31 Jul, 2020

A Day in the Life: Living with Ankylosing Spondylitis

Patient advocate Steff Di Pardo shares her experience of living with AS.

My name is Steff Di Pardo and I live with a condition called Ankylosing Spondylitis (AS). For those who don’t know, AS is a form of inflammatory arthritis and autoimmune disease. I’ve lived with it for three and a half years now and will live with it for the rest of my life.

I developed Ankylosing Spondylitis when I was just 21 years old, but the majority of people living with AS can experience it anywhere between the ages of 15-30. Diagnosis can take an average of 8 years, but I was lucky enough to be diagnosed in one year, which felt like a lifetime.

Mornings with AS

Mornings with AS are the most difficult part of the day. Morning stiffness is a very common symptom. I wake up and it feels like my joints are all stuck together. I’ve often seen this compared to the Tin Man in The Wizard of Oz.

This only gets better with movement. My morning stiffness often lasts around 30 minutes after I get out of bed, which takes a good amount of time as well.

Not only do I wake up stiff, but I wake up in pain and I’m fatigued. No matter how much sleep I get, I feel like I’ve run a marathon. I wake up exhausted almost every single morning.

Pain management

Pain and Ankylosing Spondylitis go hand-in-hand. You can’t have one without the other. All-day long I am in pain. Whether it be lower back pain, shoulder pain, pelvic pain, knee pain, etc. You get the idea.

I wake up in pain and I go to sleep in pain, with pain throughout the day as well. Movement does help with the initial wakeup pain, but it never truly goes away. I try to do yoga on the days that I’m feeling well enough, because movement is medicine.

As much as we don’t want to move when we’re in pain, we need to. When I first had symptoms show up, I barely moved from my bed every day. As the weather got warmer I would go for daily walks with my Dad, and that’s when I noticed how much even a short daily walk helped my pain. I recommend moving as much as you can whenever you can, because it will help in the long run.

Fatigue is my worst enemy

I often say that the fatigue is worse than the pain. The pain I can handle, the pain I can push myself through if I really need to. Fatigue debilitates you. It can make me stay in bed for days and miss plans I’ve had for weeks.

When I said earlier that I can get a full night’s sleep and still wake up exhausted, I mean that. I wake up every morning and my body is heavy. It feels as if I didn’t even sleep a wink. The only partial solution I’ve found to fatigue is to listen to my body and rest when I need it. I often have to rest days in advance if I have plans later on in the week, just to make sure I can do the things I want to do.

Nights with AS

Not only are mornings hard, but nights are difficult to deal with too. Being in constant pain makes it very difficult to fall asleep. Painsomnia is a term that is thrown around a lot by the chronic illness community. It means being in so much pain that you can’t sleep, like insomnia but with pain being the culprit.

It often takes me hours in bed to fall asleep. When I’m flaring, it’s even worse. No position is comfortable, and lying in any which way for too long is unbearable.
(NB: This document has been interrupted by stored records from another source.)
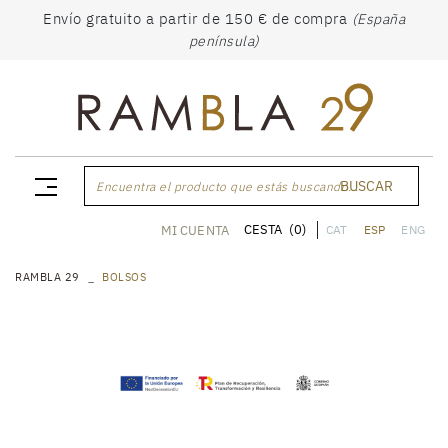
Envío gratuito a partir de 150 € de compra
(España
península)
BUSCAR
Encuentra el producto que estás buscando...
CESTA
(0)
MI CUENTA
CAT
ESP
ENG
RAMBLA 29
BOLSOS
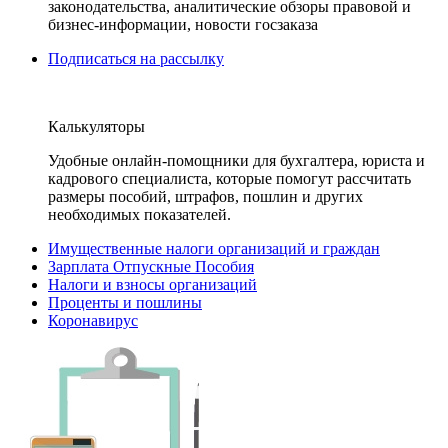
законодательства, аналитические обзоры правовой и
бизнес-информации, новости госзаказа
Подписаться на рассылку
Калькуляторы
Удобные онлайн-помощники для бухгалтера, юриста и
кадрового специалиста, которые помогут рассчитать
размеры пособий, штрафов, пошлин и других
необходимых показателей.
Имущественные налоги организаций и граждан
Зарплата Отпускные Пособия
Налоги и взносы организаций
Проценты и пошлины
Коронавирус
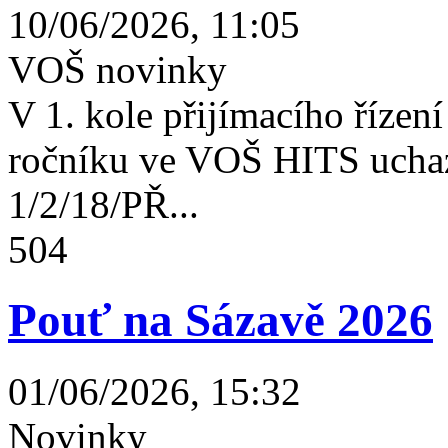
10/06/2026, 11:05
VOŠ novinky
V 1. kole přijímacího řízení 
ročníku ve VOŠ HITS uchaz
1/2/18/PŘ...
504
Pouť na Sázavě 2026
01/06/2026, 15:32
Novinky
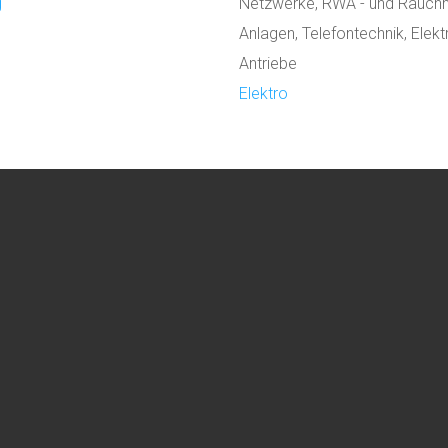
g
Netzwerke, RWA - und Rauch
Anlagen, Telefontechnik, Elekt
Antriebe
Elektro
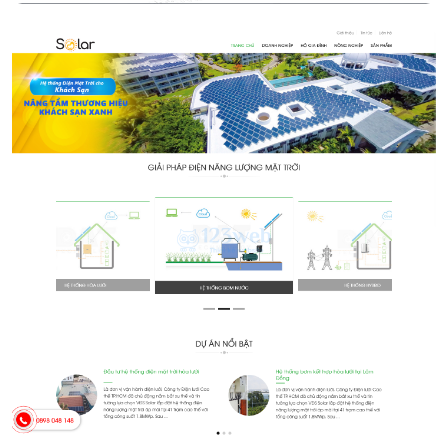
Năng lượng mặt trời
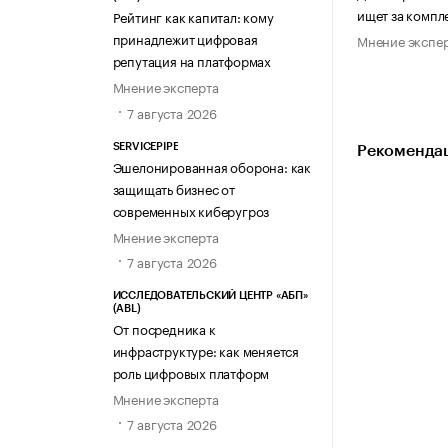
ищет за компл
Рейтинг как капитал: кому
принадлежит цифровая
Мнение экспе
репутация на платформах
Мнение эксперта
7 августа 2026
SERVICEPIPE
Рекомендац
Эшелонированная оборона: как
защищать бизнес от
современных киберугроз
Мнение эксперта
7 августа 2026
ИССЛЕДОВАТЕЛЬСКИЙ ЦЕНТР «АБП»
(ABL)
От посредника к
инфраструктуре: как меняется
роль цифровых платформ
Мнение эксперта
7 августа 2026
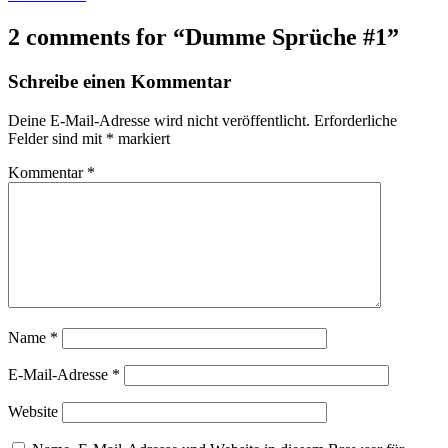
2 comments for “
Dumme Sprüche #1
”
Schreibe einen Kommentar
Deine E-Mail-Adresse wird nicht veröffentlicht.
Erforderliche
Felder sind mit
*
markiert
Kommentar
*
Name
*
E-Mail-Adresse
*
Website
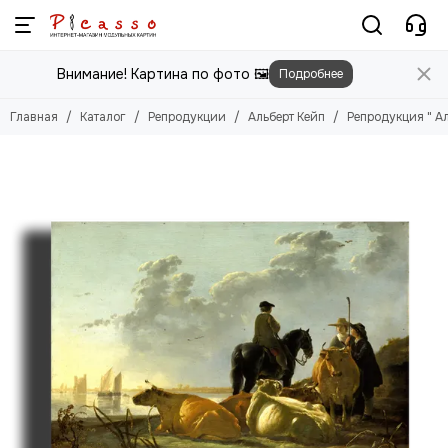
Репродукции
Внимание! Картина по фото 🖼️
Подробнее
Смотреть все товары
Абрахам ван Калр
Главная
Каталог
Репродукции
Альберт Кейп
Репродукция " А
Адам Эльсхаймер
Адольф Монтичелли
Адриан ван де Вельде
Адриан ван дер Верфф
Айвазовский Иван
Аксели Галлен-Каллела
Альберт Кейп
Альфред Валберг
Александр Иванов
Андре Дерен
Анри Матисс
Бернардо Беллотто
Валентин Серов
Ван Гог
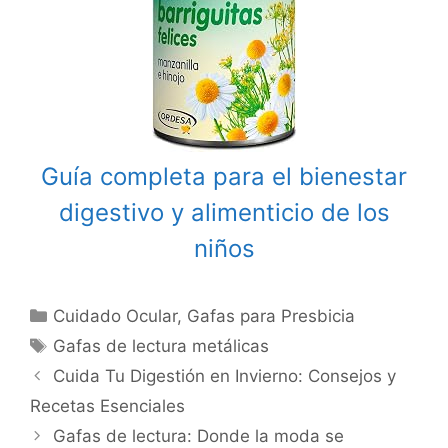
Guía completa para el bienestar
digestivo y alimenticio de los
niños
Categories
Cuidado Ocular
,
Gafas para Presbicia
Tags
Gafas de lectura metálicas
Post
Cuida Tu Digestión en Invierno: Consejos y
navigation
Recetas Esenciales
Gafas de lectura: Donde la moda se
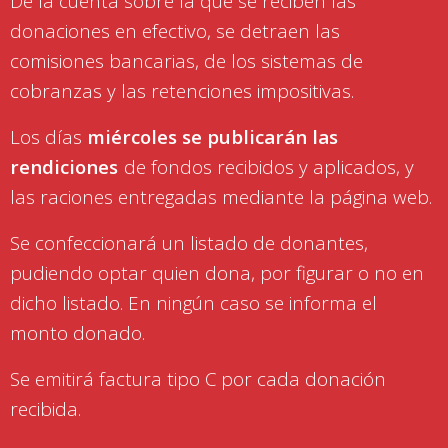
De la cuenta sobre la que se reciben las
donaciones en efectivo, se detraen las
comisiones bancarias, de los sistemas de
cobranzas y las retenciones impositivas.
Los días
miércoles se publicarán las
rendiciones
de fondos recibidos y aplicados, y
las raciones entregadas mediante la página web.
Se confeccionará un listado de donantes,
pudiendo optar quien dona, por figurar o no en
dicho listado. En ningún caso se informa el
monto donado.
Se emitirá factura tipo C por cada donación
recibida.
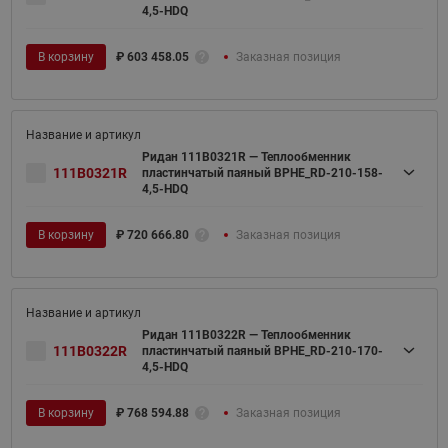
4,5-HDQ
В корзину
₽
603 458.05
Заказная позиция
Ридан 111B0321R — Теплообменник
111B0321R
пластинчатый паяный BPHE_RD-210-158-
4,5-HDQ
В корзину
₽
720 666.80
Заказная позиция
Ридан 111B0322R — Теплообменник
111B0322R
пластинчатый паяный BPHE_RD-210-170-
4,5-HDQ
В корзину
₽
768 594.88
Заказная позиция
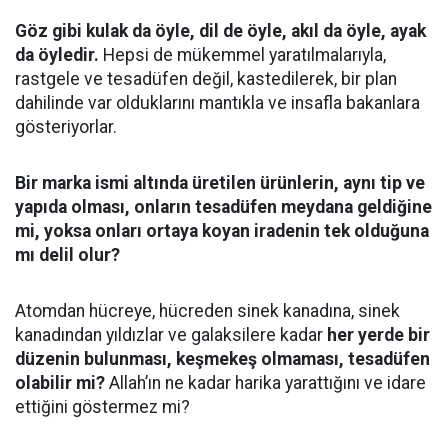
Göz gibi kulak da öyle, dil de öyle, akıl da öyle, ayak
da öyledir.
Hepsi de mükemmel yaratılmalarıyla,
rastgele ve tesadüfen değil, kastedilerek, bir plan
dahilinde var olduklarını mantıkla ve insafla bakanlara
gösteriyorlar.
Bir marka ismi altında üretilen ürünlerin, aynı tip ve
yapıda olması, onların tesadüfen meydana geldiğine
mi, yoksa onları ortaya koyan iradenin tek olduğuna
mı delil olur?
Atomdan hücreye, hücreden sinek kanadına, sinek
kanadından yıldızlar ve galaksilere kadar
her yerde bir
düzenin bulunması, keşmekeş olmaması, tesadüfen
olabilir mi?
Allah’ın ne kadar harika yarattığını ve idare
ettiğini göstermez mi?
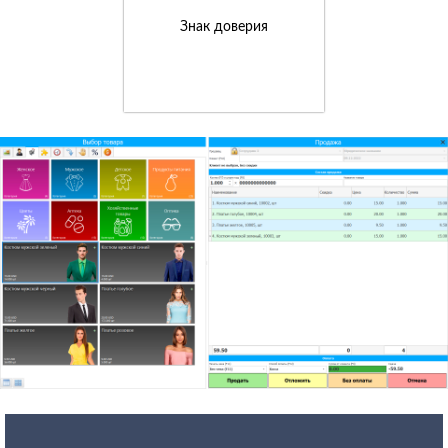
Знак доверия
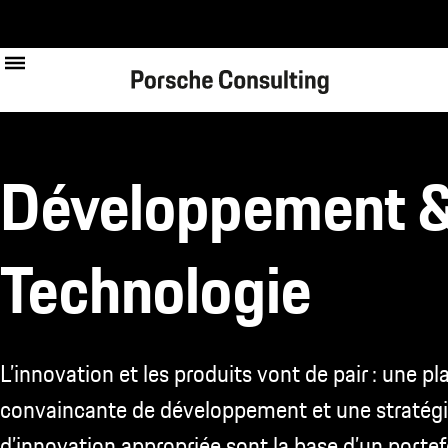
Skip
to
main
content
Développement 
Technologie
L’innovation et les produits vont de pair : une pl
convaincante de développement et une stratég
d’innovation appropriée sont la base d’un portef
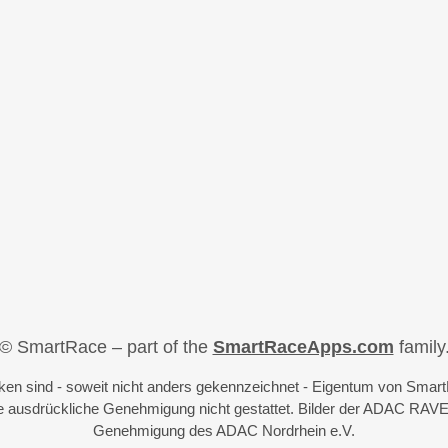
© SmartRace – part of the
SmartRaceApps.com
family
iken sind - soweit nicht anders gekennzeichnet - Eigentum von Sma
 ausdrückliche Genehmigung nicht gestattet. Bilder der ADAC RAVE
Genehmigung des ADAC Nordrhein e.V.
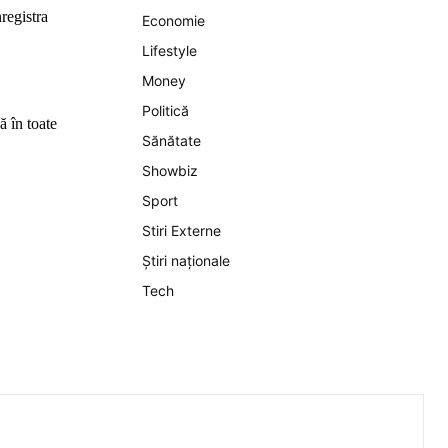
registra
Economie
Lifestyle
Money
Politică
ă în toate
Sănătate
Showbiz
Sport
Stiri Externe
Știri naționale
Tech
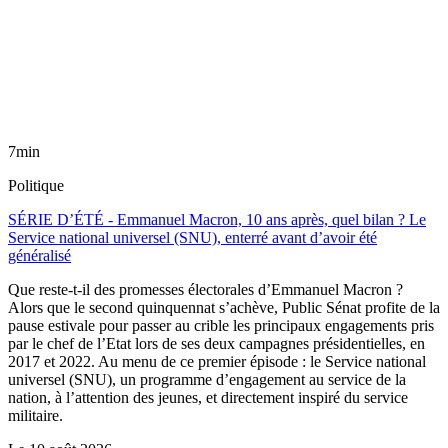
7min
Politique
SÉRIE D’ÉTÉ - Emmanuel Macron, 10 ans après, quel bilan ? Le
Service national universel (SNU), enterré avant d’avoir été
généralisé
Que reste-t-il des promesses électorales d’Emmanuel Macron ?
Alors que le second quinquennat s’achève, Public Sénat profite de la
pause estivale pour passer au crible les principaux engagements pris
par le chef de l’Etat lors de ses deux campagnes présidentielles, en
2017 et 2022. Au menu de ce premier épisode : le Service national
universel (SNU), un programme d’engagement au service de la
nation, à l’attention des jeunes, et directement inspiré du service
militaire.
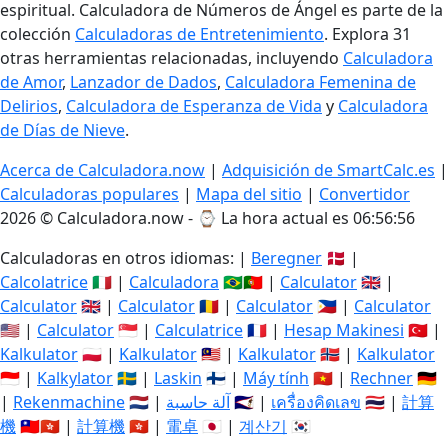
espiritual. Calculadora de Números de Ángel es parte de la
colección
Calculadoras de Entretenimiento
. Explora 31
otras herramientas relacionadas, incluyendo
Calculadora
de Amor
,
Lanzador de Dados
,
Calculadora Femenina de
Delirios
,
Calculadora de Esperanza de Vida
y
Calculadora
de Días de Nieve
.
Acerca de Calculadora.now
|
Adquisición de SmartCalc.es
|
Calculadoras populares
|
Mapa del sitio
|
Convertidor
2026 © Calculadora.now - ⌚
La hora actual es 06:56:56
Calculadoras en otros idiomas: |
Beregner
🇩🇰 |
Calcolatrice
🇮🇹 |
Calculadora
🇧🇷🇵🇹 |
Calculator
🇬🇧 |
Calculator
🇬🇧 |
Calculator
🇷🇴 |
Calculator
🇵🇭 |
Calculator
🇺🇸 |
Calculator
🇸🇬 |
Calculatrice
🇫🇷 |
Hesap Makinesi
🇹🇷 |
Kalkulator
🇵🇱 |
Kalkulator
🇲🇾 |
Kalkulator
🇳🇴 |
Kalkulator
🇮🇩 |
Kalkylator
🇸🇪 |
Laskin
🇫🇮 |
Máy tính
🇻🇳 |
Rechner
🇩🇪
|
Rekenmachine
🇳🇱 |
آلة حاسبة
🇸🇦 |
เครื่องคิดเลข
🇹🇭 |
計算
機
🇹🇼🇭🇰 |
計算機
🇭🇰 |
電卓
🇯🇵 |
계산기
🇰🇷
I don’t think I’ve gotten a restful night’s sleep in the last 3 and a half years, which then carries on into the next day making the fatigue even worse.

Living with AS isn’t easy

AS patients deal with a lot on a daily basis. This is just the tip of the iceberg! Our daily lives are affected the minute symptoms appear and they never go away. Ankylosing Spondylitis symptoms can take a lot away from us, but we learn to handle them and live with them every day.

Some tips and tricks

Living with AS for three years, I’ve learned a few things to help alleviate some symptoms. Here are two of my biggest tips:


Heat is my best friend, especially my heating pad, microwavable hot packs, and Epsom salt baths. When my pain flares, you never see me without one of these products. I use my heating pad in bed on my pain areas. I also have a hot pack that I can wear as a belt which is great for low back and hip pain! I would highly recommend trying one of these products to help with your AS pain during a flare.

Listen to your body

To help with fatigue, the only piece of advice I can give is to listen to your body. If it’s telling you to sit or lie down - do it. You’ll thank yourself later for listening to what your body is telling you to do.